Até porque, uma vez que uma torcida levanta a cabeça com orgulho, o xingamento não o atinge mais. O próprio Fortaleza já fez parecido, ainda que mais timidamente, ao mostrar orgulho do Stella Foot-Ball Clube, clube cuja origem é intrinsecamente ligada à do Tricolor e cujo nome feminino é usado por parte da torcida do Ceará como xingamento machista e homofóbico. Os dois não são exceção, diga-se. O Flamengo hoje canta “festa na favela” e o Palmeiras adotou o porco como mascote.

Sem Kanal e sem Stella, talvez os rivais voltem a se chamar de “come ovo” e “chupa manga”, em referências aos anos de maior penúria. São apelidos mais saudáveis, que brincam com a pobreza que os próprios clubes já enfrentaram. E superaram, diga-se de passagem. São, hoje, agremiações milionárias. Mas nem por isso devem esquecer as próprias origens. O Ferroviário sempre mostrou bastante orgulho de ser um time de operários e está mais que certo nessa conta.

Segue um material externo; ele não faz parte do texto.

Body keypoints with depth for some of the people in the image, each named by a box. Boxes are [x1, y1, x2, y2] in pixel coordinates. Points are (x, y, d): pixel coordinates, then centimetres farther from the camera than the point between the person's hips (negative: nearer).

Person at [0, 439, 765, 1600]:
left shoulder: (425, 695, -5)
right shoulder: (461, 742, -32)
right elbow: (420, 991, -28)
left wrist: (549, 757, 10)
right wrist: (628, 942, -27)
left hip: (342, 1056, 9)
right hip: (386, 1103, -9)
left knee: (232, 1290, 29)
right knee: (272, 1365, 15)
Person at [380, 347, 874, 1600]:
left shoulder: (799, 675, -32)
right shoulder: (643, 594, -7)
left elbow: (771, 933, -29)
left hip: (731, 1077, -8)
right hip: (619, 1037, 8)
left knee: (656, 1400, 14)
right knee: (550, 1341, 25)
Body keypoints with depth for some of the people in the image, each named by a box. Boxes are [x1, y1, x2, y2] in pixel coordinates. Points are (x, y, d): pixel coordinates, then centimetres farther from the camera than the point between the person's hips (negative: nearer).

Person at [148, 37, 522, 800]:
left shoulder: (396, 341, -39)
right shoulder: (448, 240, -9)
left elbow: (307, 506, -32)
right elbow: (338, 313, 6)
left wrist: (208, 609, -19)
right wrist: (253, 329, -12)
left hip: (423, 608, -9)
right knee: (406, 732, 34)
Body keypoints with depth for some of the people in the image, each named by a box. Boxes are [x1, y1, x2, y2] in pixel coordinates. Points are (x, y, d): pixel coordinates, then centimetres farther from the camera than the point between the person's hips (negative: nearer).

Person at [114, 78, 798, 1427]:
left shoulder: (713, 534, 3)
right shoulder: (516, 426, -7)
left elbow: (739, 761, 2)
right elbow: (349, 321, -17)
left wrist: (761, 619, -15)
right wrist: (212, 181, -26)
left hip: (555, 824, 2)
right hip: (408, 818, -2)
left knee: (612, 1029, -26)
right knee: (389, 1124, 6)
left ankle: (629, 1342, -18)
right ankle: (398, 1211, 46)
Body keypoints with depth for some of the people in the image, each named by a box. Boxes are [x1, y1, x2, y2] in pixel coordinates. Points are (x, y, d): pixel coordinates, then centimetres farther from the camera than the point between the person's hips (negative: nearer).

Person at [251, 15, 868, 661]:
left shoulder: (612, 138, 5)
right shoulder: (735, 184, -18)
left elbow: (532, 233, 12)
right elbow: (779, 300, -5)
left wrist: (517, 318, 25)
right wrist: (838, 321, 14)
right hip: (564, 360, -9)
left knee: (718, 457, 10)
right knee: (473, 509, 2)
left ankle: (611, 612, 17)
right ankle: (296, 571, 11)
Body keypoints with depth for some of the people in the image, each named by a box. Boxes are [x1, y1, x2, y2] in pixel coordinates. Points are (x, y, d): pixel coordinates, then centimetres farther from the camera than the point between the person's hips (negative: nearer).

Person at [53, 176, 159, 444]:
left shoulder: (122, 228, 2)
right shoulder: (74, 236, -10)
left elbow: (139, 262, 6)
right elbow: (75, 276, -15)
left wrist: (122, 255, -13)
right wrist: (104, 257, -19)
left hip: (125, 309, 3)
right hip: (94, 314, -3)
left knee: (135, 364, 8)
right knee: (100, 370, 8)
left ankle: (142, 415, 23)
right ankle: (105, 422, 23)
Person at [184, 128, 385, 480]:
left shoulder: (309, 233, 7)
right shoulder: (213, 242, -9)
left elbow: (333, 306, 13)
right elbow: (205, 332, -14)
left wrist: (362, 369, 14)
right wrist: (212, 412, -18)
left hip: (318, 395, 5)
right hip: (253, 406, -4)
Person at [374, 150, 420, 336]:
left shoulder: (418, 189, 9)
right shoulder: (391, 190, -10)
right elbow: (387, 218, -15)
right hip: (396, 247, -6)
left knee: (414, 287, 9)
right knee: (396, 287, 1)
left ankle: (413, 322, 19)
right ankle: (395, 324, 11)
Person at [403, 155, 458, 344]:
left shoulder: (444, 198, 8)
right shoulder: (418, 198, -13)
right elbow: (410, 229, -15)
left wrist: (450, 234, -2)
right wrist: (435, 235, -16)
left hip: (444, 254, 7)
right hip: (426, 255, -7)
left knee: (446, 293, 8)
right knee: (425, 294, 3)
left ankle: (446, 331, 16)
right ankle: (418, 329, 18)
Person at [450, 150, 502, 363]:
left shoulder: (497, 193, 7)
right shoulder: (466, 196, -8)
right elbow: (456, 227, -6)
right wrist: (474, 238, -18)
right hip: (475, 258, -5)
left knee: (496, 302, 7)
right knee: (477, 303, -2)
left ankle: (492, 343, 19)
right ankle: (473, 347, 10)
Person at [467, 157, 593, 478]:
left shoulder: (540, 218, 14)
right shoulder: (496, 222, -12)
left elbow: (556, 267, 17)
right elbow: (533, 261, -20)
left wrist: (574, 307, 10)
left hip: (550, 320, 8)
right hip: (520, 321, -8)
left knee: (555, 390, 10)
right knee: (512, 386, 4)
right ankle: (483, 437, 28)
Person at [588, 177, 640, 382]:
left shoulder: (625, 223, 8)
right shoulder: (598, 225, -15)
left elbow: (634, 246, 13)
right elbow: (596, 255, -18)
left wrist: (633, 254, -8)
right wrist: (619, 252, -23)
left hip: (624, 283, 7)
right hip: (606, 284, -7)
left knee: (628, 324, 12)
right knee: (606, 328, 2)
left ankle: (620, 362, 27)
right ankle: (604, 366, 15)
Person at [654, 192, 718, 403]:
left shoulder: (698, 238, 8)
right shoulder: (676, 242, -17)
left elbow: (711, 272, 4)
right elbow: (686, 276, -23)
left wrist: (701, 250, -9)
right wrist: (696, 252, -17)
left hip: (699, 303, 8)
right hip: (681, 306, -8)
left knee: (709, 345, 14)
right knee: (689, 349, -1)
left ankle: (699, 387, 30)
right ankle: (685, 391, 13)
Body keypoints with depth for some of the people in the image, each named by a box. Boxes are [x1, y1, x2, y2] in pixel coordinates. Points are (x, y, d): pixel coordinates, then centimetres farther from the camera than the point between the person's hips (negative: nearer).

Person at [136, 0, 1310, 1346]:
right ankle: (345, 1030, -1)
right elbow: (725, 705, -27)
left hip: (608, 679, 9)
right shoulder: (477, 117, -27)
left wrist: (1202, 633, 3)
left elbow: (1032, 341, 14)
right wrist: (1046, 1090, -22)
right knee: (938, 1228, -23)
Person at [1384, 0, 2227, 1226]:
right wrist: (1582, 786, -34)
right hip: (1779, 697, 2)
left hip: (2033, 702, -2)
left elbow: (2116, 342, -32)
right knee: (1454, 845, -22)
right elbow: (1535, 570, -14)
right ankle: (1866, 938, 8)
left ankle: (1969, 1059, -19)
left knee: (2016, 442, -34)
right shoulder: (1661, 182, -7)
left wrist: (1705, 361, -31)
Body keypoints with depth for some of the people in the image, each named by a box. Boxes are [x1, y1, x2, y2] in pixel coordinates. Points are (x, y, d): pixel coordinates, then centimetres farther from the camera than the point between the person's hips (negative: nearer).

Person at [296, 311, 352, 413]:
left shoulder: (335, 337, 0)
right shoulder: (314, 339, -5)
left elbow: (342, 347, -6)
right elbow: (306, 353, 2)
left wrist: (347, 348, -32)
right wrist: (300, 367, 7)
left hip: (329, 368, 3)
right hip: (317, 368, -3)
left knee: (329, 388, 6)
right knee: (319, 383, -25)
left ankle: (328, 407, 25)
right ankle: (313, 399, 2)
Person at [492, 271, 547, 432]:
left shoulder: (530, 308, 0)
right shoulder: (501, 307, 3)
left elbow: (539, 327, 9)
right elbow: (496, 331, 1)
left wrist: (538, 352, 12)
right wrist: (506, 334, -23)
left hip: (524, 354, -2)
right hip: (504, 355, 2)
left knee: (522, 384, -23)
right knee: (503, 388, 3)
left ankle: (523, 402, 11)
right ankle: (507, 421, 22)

Rivalidade é um troço muito próprio do futebol. Pode impulsionar e pode afogar uma iniciativa. Vivemos hoje, porém, o ápice do esporte cearense. O que não faz do torcedor de hoje mais importante do que o do passado, da origem. Os do presente só são mais sortudos. As agruras, os tempos de vacas magras, a gente lembra como parte do caminho. A mesquinhez, a provocação infantil, fica da boca pra fora e morre ali.

Outros times podiam seguir o exemplo do “Time do Kanal”. Imagina se um dia o São Paulo resolve desconstruiu o pejorativo Bambi e usa a possibilidade para enfrentar a homofobia? Mas, talvez, eu sonhe demais.